Why I left my job to co-found a managed SD-WAN services company

Why I left my job to co-found a managed SD-WAN services company

I left my job of 13 years to found a new company.  It’s the end of an era for me and it was not an easy decision to make.   The reason?  I believe a new technology space known as Software Defined Wide Area Networking (SD-WAN) is one of the most significant advancements we’ve seen in decades as to how we build wide area networks and I want to be a part of it.  I’ll explain.

I’ve worked for one service provider or another for the past 17 years.  I joined Stratos Internet Group, a regional dial-up ISP, on the same day that Naptser debuted on June 1st, 1999.  From dial-up to Carrier Ethernet, frame relay to MPLS, e-mail and website hosting to cloud, there has never been a shortage of new services emerging and exciting technologies to learn about.  In particular, since 2003 I’ve enjoyed helping build a regional business class ISP called Fidelity Access Networks into Fidelity Voice and Data, a boutique telecommunications powerhouse in Ohio.  We married a carrier grade network with out-of-the-box thinking and an unparalleled support experience to offer what I feel were the best products in the business.  Fidelity was a large and very important part of my life for the last 13 years.   As many of you who have worked with us know, Fidelity was acquired by Fusion (FSNN on Nasdaq – http://www.fusionconnect.com/) back in December of 2015.  Fusion is a good fit from a product and services perspective plus fills in the gaps with many services that Fidelity lacked.  Even though all of this was lining up to be an interesting next chapter for me, there was something on my mind.  I felt myself drawn in a different direction.

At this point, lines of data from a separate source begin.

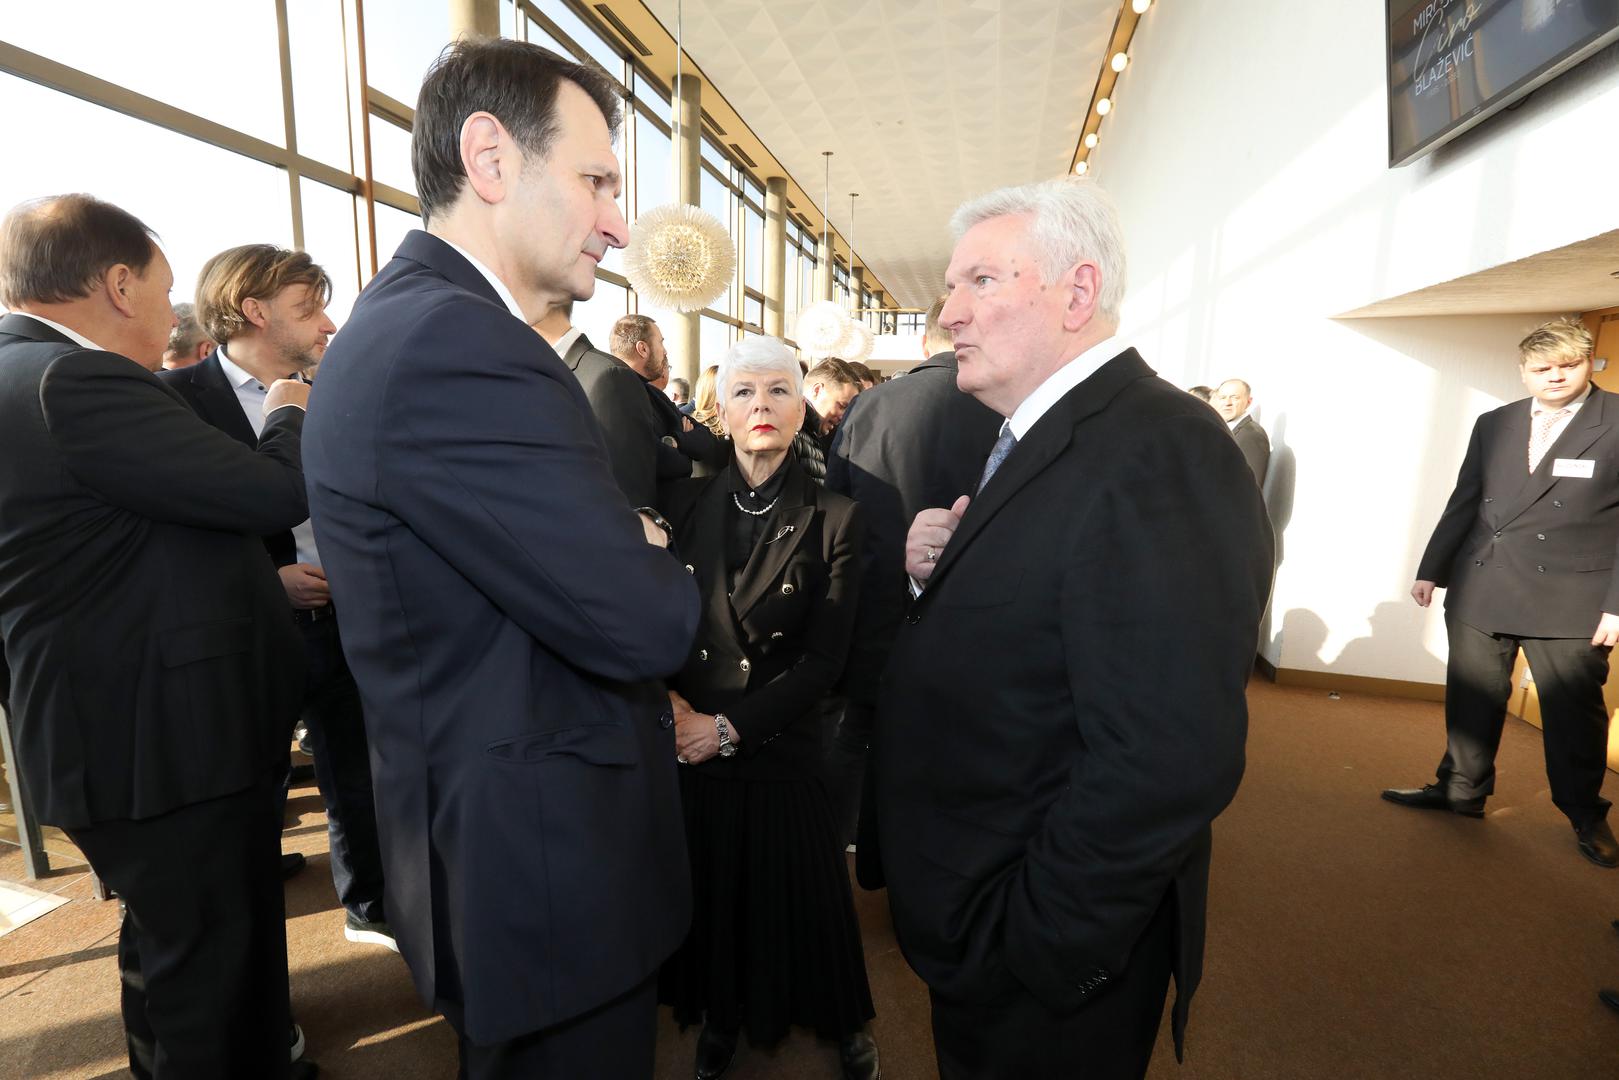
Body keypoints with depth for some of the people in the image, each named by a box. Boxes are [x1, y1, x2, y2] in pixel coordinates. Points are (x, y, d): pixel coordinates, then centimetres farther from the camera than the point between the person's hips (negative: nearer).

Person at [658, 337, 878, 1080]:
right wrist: (667, 698, -15)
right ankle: (720, 1018, 49)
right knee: (708, 894, 19)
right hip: (688, 741, 3)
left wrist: (729, 728, -14)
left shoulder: (833, 519, -9)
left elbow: (823, 659, -11)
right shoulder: (686, 503, -1)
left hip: (780, 745, -2)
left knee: (796, 897, 15)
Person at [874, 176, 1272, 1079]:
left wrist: (1032, 946, -21)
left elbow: (1168, 762, -31)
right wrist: (943, 570, -8)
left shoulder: (1160, 451, -25)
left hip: (1049, 967, -8)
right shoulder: (1038, 440, 6)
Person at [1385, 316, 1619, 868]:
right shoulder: (1494, 424, 7)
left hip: (1568, 600, -3)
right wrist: (1432, 569, 7)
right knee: (1471, 700, 12)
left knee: (1574, 712, 9)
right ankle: (1462, 790, 28)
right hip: (1480, 590, 4)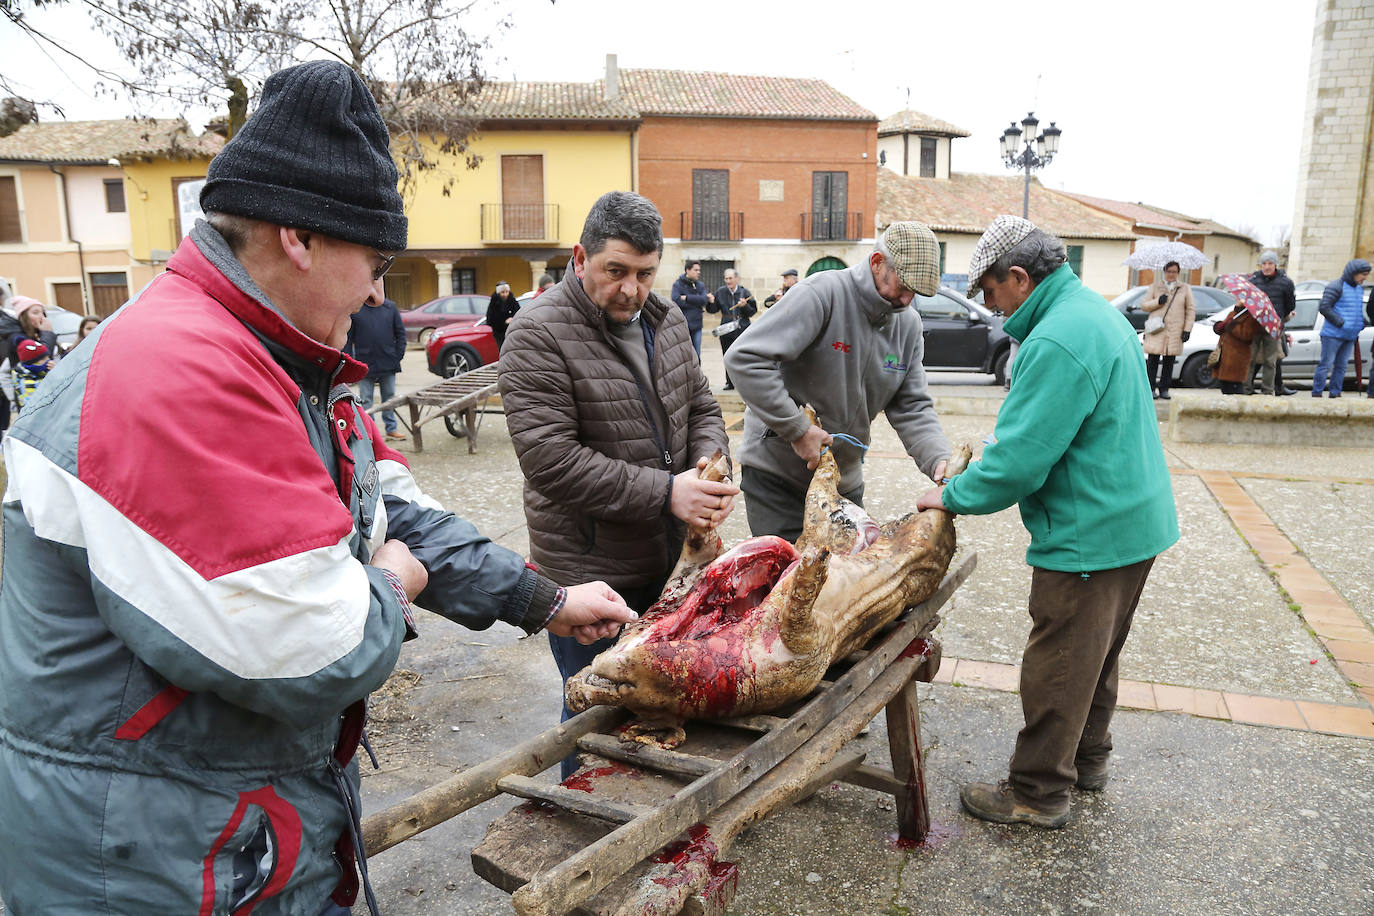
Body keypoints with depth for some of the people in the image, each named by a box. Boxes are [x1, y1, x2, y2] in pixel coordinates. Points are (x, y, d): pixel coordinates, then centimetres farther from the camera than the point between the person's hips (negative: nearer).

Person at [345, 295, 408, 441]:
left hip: (388, 364, 2)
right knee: (365, 400, 4)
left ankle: (391, 429, 21)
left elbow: (400, 332, 8)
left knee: (389, 397, 12)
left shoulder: (390, 307, 5)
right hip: (365, 365, -2)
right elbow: (347, 338, -1)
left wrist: (399, 355, -1)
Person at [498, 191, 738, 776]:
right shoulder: (538, 336, -16)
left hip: (670, 558, 7)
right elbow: (551, 459, -24)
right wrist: (664, 492, -25)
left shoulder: (666, 320, 6)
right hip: (590, 569, -6)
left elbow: (701, 408, 13)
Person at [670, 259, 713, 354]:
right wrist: (696, 301, -11)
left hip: (696, 325, 5)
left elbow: (704, 300, -7)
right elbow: (677, 301, -18)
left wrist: (687, 297, -13)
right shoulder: (678, 284, -3)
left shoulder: (701, 285, 11)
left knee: (696, 356, 9)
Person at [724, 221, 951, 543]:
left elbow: (911, 407, 2)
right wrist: (797, 429, -26)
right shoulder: (823, 293, -21)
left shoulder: (909, 324, 2)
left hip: (844, 478, 7)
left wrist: (938, 459, -17)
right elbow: (744, 359, -28)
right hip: (775, 471, -6)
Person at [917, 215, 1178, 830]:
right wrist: (980, 463, 11)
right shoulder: (1096, 312, 10)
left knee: (1057, 668, 4)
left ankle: (1038, 792, 19)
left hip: (1090, 537, -10)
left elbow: (1019, 461, -26)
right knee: (1096, 652, 24)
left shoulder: (1056, 342, -25)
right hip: (1133, 522, 10)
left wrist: (952, 497, -11)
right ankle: (1087, 760, 41)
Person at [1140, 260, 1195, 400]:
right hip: (1156, 331, -1)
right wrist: (1158, 302, -11)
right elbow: (1143, 305, 7)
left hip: (1175, 333, 1)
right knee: (1152, 362, -4)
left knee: (1169, 362, 4)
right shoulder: (1155, 287, 10)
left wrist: (1187, 329, 1)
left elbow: (1191, 310, 10)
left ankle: (1164, 389, 11)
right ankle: (1151, 389, 3)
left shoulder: (1185, 289, 11)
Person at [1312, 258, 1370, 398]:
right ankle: (1317, 393, -2)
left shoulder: (1359, 289, 16)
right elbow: (1324, 307, -18)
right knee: (1326, 364, -6)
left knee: (1341, 365, 9)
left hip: (1350, 336, 8)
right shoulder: (1336, 286, -10)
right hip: (1333, 335, -8)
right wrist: (1341, 323, -20)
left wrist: (1360, 326, 11)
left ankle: (1335, 393, 14)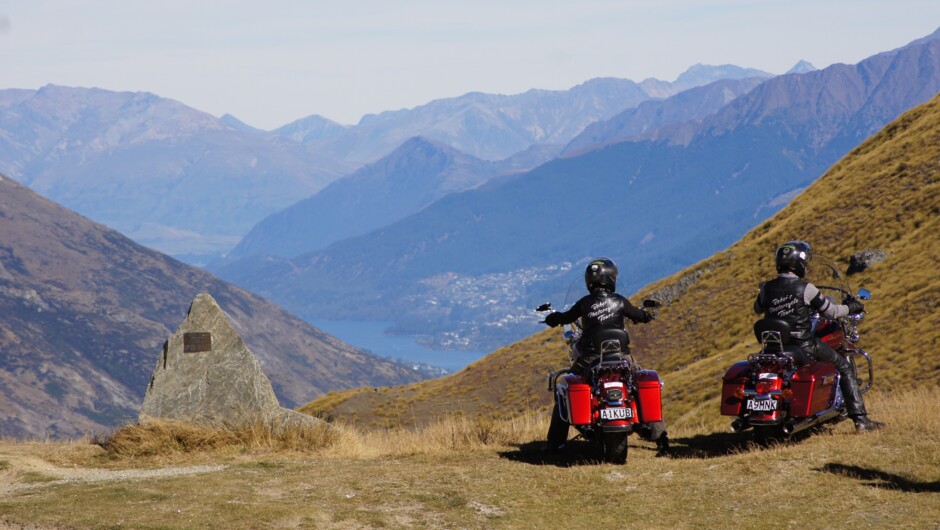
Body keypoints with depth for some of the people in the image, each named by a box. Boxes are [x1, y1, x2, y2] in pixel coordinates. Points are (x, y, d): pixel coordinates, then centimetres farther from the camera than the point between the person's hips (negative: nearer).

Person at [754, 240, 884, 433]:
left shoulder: (767, 288, -1)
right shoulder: (806, 288, -14)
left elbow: (757, 308, 20)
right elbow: (831, 311, -5)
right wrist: (850, 307, 15)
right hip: (803, 347, -4)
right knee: (844, 367, 12)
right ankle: (860, 418, 5)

Enter my interest in this thing called Software Defined Wide Area Networking or SD-WAN.  If you’re in the field of telecommunications or in IT and this is the first you’ve heard of SD-WAN, I assure you, it will not be the last.  I first discovered it in 2012 while I was working on an MPLS deal with an agent partner and one of our sales folks at Fidelity.  We were up against a company that was a very early entrant in the SD-WAN market.  I’d never come across anything like it before but after learning more about their solution, I was impressed.  To be honest, after understanding what they were doing, I found our MPLS solution inferior.   The SD-WAN service was able to tunnel private traffic over commodity public broadband links, aggregate the total throughput of available links so there was never one sitting idle, it achieved redundancy across the connections without a complicated dynamic routing protocol, provided centralized policy and control with application based QoS for a fraction of the price of our offering.  That was just incredible to me.  What a fascinating concept and an absolutely disruptive technology.

After giving all of this more thought, I came to a realization.  Though some minor features and functionality have changed over the years, we have fundamentally been building the same networks since my career began in 1999.  Static, complex and closed.  That said, the advent of cloud services is changing the way we work and is forcing the network to change with it.  Business critical services like ERP and CRM applications, unified communications, hosted voice and video conferencing are moving off of the traditional private corporate network and onto the public, virtual infrastructure we call “the cloud”.   Added to that, the economics of commodity broadband (Cable Internet, DSL, 3G/4G, etc) are beginning to overshadow the value of the symmetrical bandwidth, SLAs and perceived reliability of dedicated links.  The proposition of finding smarter ways to use these commodity connections to provide reliable, high performance connectivity to cloud resources is an undeniable driver so will no doubt continue.  But how do you make these services work over the public internet without tools like QoS or the visibility and control of dedicated links?  It is my belief these objectives will be achieved with SD-WAN.  This new approach to networking will give organizations the ability to put their mission critical apps on commodity cable modem or DSL services to realize performance expectations traditionally found on services like MPLS or dedicated lines.   That is why we at WAN Dynamics will be helping organizations build value driven SD-WAN networks from now on.  There’s no doubt in my mind that in 5 years, organizations who are NOT managing their sites with SD-WAN will be the outliers.